Copy the entries below line for line, character for character.
▬▬▬
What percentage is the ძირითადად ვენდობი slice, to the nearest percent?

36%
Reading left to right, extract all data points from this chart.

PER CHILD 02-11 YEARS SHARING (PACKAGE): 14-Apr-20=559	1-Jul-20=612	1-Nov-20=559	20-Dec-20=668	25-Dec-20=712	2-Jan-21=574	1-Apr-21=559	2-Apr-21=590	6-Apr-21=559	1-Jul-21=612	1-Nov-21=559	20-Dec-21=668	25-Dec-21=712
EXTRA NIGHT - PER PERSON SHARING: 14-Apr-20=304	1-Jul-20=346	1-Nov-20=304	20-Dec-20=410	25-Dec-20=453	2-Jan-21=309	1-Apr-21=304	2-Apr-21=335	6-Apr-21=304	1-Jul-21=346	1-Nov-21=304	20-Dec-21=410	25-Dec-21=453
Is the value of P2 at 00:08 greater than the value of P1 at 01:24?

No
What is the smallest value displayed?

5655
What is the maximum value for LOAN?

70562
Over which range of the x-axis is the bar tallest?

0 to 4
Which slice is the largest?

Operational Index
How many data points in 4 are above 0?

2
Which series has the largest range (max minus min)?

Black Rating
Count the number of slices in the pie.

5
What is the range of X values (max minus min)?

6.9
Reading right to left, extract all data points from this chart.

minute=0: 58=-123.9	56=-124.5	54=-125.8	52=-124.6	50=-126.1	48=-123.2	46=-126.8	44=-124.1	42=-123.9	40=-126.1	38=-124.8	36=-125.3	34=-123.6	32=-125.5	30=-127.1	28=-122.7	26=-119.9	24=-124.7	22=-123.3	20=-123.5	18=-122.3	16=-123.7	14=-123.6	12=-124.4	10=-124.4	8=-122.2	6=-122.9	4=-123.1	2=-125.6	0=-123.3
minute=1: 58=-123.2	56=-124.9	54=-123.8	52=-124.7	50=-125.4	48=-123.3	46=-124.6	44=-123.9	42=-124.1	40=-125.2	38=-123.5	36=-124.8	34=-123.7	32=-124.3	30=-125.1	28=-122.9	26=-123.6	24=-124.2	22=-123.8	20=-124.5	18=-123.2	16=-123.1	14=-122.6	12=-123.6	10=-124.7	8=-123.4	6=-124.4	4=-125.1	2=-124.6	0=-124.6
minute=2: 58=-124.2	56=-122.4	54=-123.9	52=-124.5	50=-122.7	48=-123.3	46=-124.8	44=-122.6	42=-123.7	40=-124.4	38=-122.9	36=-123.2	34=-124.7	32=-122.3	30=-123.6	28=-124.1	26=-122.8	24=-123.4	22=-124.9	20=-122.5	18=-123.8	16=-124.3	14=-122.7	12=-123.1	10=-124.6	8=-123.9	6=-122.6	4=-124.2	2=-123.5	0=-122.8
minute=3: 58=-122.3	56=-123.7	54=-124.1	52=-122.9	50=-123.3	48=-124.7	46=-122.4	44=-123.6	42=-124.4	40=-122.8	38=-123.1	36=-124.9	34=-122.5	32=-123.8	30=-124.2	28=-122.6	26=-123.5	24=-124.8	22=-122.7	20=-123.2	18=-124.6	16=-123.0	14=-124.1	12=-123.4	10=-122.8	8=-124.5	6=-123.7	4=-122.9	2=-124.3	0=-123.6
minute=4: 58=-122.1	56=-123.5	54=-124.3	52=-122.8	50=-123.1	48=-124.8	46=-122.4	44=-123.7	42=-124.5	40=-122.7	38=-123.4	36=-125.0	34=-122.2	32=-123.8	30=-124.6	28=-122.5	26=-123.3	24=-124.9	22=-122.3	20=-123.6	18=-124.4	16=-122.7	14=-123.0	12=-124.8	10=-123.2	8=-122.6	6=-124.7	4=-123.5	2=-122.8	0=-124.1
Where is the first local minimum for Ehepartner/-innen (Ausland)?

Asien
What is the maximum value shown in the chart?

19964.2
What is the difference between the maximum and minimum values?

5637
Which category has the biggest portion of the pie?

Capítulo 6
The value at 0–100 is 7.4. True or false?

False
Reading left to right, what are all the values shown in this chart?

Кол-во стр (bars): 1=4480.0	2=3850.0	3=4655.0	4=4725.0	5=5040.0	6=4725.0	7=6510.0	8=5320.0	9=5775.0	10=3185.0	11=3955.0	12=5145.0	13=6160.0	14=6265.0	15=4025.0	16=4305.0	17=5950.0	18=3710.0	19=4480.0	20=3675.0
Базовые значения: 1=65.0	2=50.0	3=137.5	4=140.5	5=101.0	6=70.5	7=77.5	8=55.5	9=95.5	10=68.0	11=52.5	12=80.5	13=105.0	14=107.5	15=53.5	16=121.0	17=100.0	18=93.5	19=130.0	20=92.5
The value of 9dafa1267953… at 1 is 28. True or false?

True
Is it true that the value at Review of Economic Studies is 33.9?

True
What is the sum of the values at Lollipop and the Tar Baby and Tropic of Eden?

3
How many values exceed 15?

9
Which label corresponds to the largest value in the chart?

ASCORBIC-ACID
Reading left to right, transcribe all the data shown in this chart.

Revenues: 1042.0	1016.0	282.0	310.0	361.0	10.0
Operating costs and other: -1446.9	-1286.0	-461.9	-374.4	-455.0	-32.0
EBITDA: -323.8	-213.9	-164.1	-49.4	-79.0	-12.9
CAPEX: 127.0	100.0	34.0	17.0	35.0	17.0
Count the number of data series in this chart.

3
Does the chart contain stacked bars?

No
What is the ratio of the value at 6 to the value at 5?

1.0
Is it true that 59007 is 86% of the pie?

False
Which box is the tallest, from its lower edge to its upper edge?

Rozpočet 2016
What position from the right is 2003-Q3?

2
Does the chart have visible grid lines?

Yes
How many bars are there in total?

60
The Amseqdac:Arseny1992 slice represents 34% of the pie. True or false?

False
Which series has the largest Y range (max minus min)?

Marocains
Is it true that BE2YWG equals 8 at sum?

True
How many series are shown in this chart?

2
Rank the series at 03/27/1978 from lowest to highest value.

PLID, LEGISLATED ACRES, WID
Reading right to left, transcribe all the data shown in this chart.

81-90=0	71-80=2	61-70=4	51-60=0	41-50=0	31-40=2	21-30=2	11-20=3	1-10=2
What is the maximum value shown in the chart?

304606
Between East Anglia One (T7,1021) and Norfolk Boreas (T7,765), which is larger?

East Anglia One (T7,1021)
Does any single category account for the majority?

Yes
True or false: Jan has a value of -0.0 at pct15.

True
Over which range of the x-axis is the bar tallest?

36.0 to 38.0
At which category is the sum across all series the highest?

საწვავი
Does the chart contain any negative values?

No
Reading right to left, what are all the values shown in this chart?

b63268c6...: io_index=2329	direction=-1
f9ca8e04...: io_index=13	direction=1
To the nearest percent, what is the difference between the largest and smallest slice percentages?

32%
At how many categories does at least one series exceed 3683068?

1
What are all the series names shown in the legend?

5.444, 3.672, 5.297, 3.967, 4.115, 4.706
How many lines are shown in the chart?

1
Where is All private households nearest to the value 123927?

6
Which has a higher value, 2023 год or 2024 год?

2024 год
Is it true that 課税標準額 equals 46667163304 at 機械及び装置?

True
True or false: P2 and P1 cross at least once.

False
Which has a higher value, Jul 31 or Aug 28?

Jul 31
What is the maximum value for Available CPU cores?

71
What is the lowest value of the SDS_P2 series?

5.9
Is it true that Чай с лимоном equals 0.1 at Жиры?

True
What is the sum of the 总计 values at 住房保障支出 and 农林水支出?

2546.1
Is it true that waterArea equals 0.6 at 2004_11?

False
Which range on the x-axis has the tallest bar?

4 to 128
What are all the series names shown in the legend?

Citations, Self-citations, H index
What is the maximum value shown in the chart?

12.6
▬▬▬
### Exercise result:
What percentage is the ძირითადად ვენდობი slice, to the nearest percent?

36%
Reading left to right, extract all data points from this chart.

PER CHILD 02-11 YEARS SHARING (PACKAGE): 14-Apr-20=559	1-Jul-20=612	1-Nov-20=559	20-Dec-20=668	25-Dec-20=712	2-Jan-21=574	1-Apr-21=559	2-Apr-21=590	6-Apr-21=559	1-Jul-21=612	1-Nov-21=559	20-Dec-21=668	25-Dec-21=712
EXTRA NIGHT - PER PERSON SHARING: 14-Apr-20=304	1-Jul-20=346	1-Nov-20=304	20-Dec-20=410	25-Dec-20=453	2-Jan-21=309	1-Apr-21=304	2-Apr-21=335	6-Apr-21=304	1-Jul-21=346	1-Nov-21=304	20-Dec-21=410	25-Dec-21=453
Is the value of P2 at 00:08 greater than the value of P1 at 01:24?

No
What is the smallest value displayed?

5655
What is the maximum value for LOAN?

70562
Over which range of the x-axis is the bar tallest?

0 to 4
Which slice is the largest?

Operational Index
How many data points in 4 are above 0?

2
Which series has the largest range (max minus min)?

Black Rating
Count the number of slices in the pie.

5
What is the range of X values (max minus min)?

6.9
Reading right to left, extract all data points from this chart.

minute=0: 58=-123.9	56=-124.5	54=-125.8	52=-124.6	50=-126.1	48=-123.2	46=-126.8	44=-124.1	42=-123.9	40=-126.1	38=-124.8	36=-125.3	34=-123.6	32=-125.5	30=-127.1	28=-122.7	26=-119.9	24=-124.7	22=-123.3	20=-123.5	18=-122.3	16=-123.7	14=-123.6	12=-124.4	10=-124.4	8=-122.2	6=-122.9	4=-123.1	2=-125.6	0=-123.3
minute=1: 58=-123.2	56=-124.9	54=-123.8	52=-124.7	50=-125.4	48=-123.3	46=-124.6	44=-123.9	42=-124.1	40=-125.2	38=-123.5	36=-124.8	34=-123.7	32=-124.3	30=-125.1	28=-122.9	26=-123.6	24=-124.2	22=-123.8	20=-124.5	18=-123.2	16=-123.1	14=-122.6	12=-123.6	10=-124.7	8=-123.4	6=-124.4	4=-125.1	2=-124.6	0=-124.6
minute=2: 58=-124.2	56=-122.4	54=-123.9	52=-124.5	50=-122.7	48=-123.3	46=-124.8	44=-122.6	42=-123.7	40=-124.4	38=-122.9	36=-123.2	34=-124.7	32=-122.3	30=-123.6	28=-124.1	26=-122.8	24=-123.4	22=-124.9	20=-122.5	18=-123.8	16=-124.3	14=-122.7	12=-123.1	10=-124.6	8=-123.9	6=-122.6	4=-124.2	2=-123.5	0=-122.8
minute=3: 58=-122.3	56=-123.7	54=-124.1	52=-122.9	50=-123.3	48=-124.7	46=-122.4	44=-123.6	42=-124.4	40=-122.8	38=-123.1	36=-124.9	34=-122.5	32=-123.8	30=-124.2	28=-122.6	26=-123.5	24=-124.8	22=-122.7	20=-123.2	18=-124.6	16=-123.0	14=-124.1	12=-123.4	10=-122.8	8=-124.5	6=-123.7	4=-122.9	2=-124.3	0=-123.6
minute=4: 58=-122.1	56=-123.5	54=-124.3	52=-122.8	50=-123.1	48=-124.8	46=-122.4	44=-123.7	42=-124.5	40=-122.7	38=-123.4	36=-125.0	34=-122.2	32=-123.8	30=-124.6	28=-122.5	26=-123.3	24=-124.9	22=-122.3	20=-123.6	18=-124.4	16=-122.7	14=-123.0	12=-124.8	10=-123.2	8=-122.6	6=-124.7	4=-123.5	2=-122.8	0=-124.1
Where is the first local minimum for Ehepartner/-innen (Ausland)?

Asien
What is the maximum value shown in the chart?

19964.2
What is the difference between the maximum and minimum values?

5637
Which category has the biggest portion of the pie?

Capítulo 6
The value at 0–100 is 7.4. True or false?

False
Reading left to right, what are all the values shown in this chart?

Кол-во стр (bars): 1=4480.0	2=3850.0	3=4655.0	4=4725.0	5=5040.0	6=4725.0	7=6510.0	8=5320.0	9=5775.0	10=3185.0	11=3955.0	12=5145.0	13=6160.0	14=6265.0	15=4025.0	16=4305.0	17=5950.0	18=3710.0	19=4480.0	20=3675.0
Базовые значения: 1=65.0	2=50.0	3=137.5	4=140.5	5=101.0	6=70.5	7=77.5	8=55.5	9=95.5	10=68.0	11=52.5	12=80.5	13=105.0	14=107.5	15=53.5	16=121.0	17=100.0	18=93.5	19=130.0	20=92.5
The value of 9dafa1267953… at 1 is 28. True or false?

True
Is it true that the value at Review of Economic Studies is 33.9?

True
What is the sum of the values at Lollipop and the Tar Baby and Tropic of Eden?

3
How many values exceed 15?

9
Which label corresponds to the largest value in the chart?

ASCORBIC-ACID
Reading left to right, transcribe all the data shown in this chart.

Revenues: 1042.0	1016.0	282.0	310.0	361.0	10.0
Operating costs and other: -1446.9	-1286.0	-461.9	-374.4	-455.0	-32.0
EBITDA: -323.8	-213.9	-164.1	-49.4	-79.0	-12.9
CAPEX: 127.0	100.0	34.0	17.0	35.0	17.0
Count the number of data series in this chart.

3
Does the chart contain stacked bars?

No
What is the ratio of the value at 6 to the value at 5?

1.0
Is it true that 59007 is 86% of the pie?

False
Which box is the tallest, from its lower edge to its upper edge?

Rozpočet 2016
What position from the right is 2003-Q3?

2
Does the chart have visible grid lines?

Yes
How many bars are there in total?

60
The Amseqdac:Arseny1992 slice represents 34% of the pie. True or false?

False
Which series has the largest Y range (max minus min)?

Marocains
Is it true that BE2YWG equals 8 at sum?

True
How many series are shown in this chart?

2
Rank the series at 03/27/1978 from lowest to highest value.

PLID, LEGISLATED ACRES, WID
Reading right to left, transcribe all the data shown in this chart.

81-90=0	71-80=2	61-70=4	51-60=0	41-50=0	31-40=2	21-30=2	11-20=3	1-10=2
What is the maximum value shown in the chart?

304606
Between East Anglia One (T7,1021) and Norfolk Boreas (T7,765), which is larger?

East Anglia One (T7,1021)
Does any single category account for the majority?

Yes
True or false: Jan has a value of -0.0 at pct15.

True
Over which range of the x-axis is the bar tallest?

36.0 to 38.0
At which category is the sum across all series the highest?

საწვავი
Does the chart contain any negative values?

No
Reading right to left, what are all the values shown in this chart?

b63268c6...: io_index=2329	direction=-1
f9ca8e04...: io_index=13	direction=1
To the nearest percent, what is the difference between the largest and smallest slice percentages?

32%
At how many categories does at least one series exceed 3683068?

1
What are all the series names shown in the legend?

5.444, 3.672, 5.297, 3.967, 4.115, 4.706
How many lines are shown in the chart?

1
Where is All private households nearest to the value 123927?

6
Which has a higher value, 2023 год or 2024 год?

2024 год
Is it true that 課税標準額 equals 46667163304 at 機械及び装置?

True
True or false: P2 and P1 cross at least once.

False
Which has a higher value, Jul 31 or Aug 28?

Jul 31
What is the maximum value for Available CPU cores?

71
What is the lowest value of the SDS_P2 series?

5.9
Is it true that Чай с лимоном equals 0.1 at Жиры?

True
What is the sum of the 总计 values at 住房保障支出 and 农林水支出?

2546.1
Is it true that waterArea equals 0.6 at 2004_11?

False
Which range on the x-axis has the tallest bar?

4 to 128
What are all the series names shown in the legend?

Citations, Self-citations, H index
What is the maximum value shown in the chart?

12.6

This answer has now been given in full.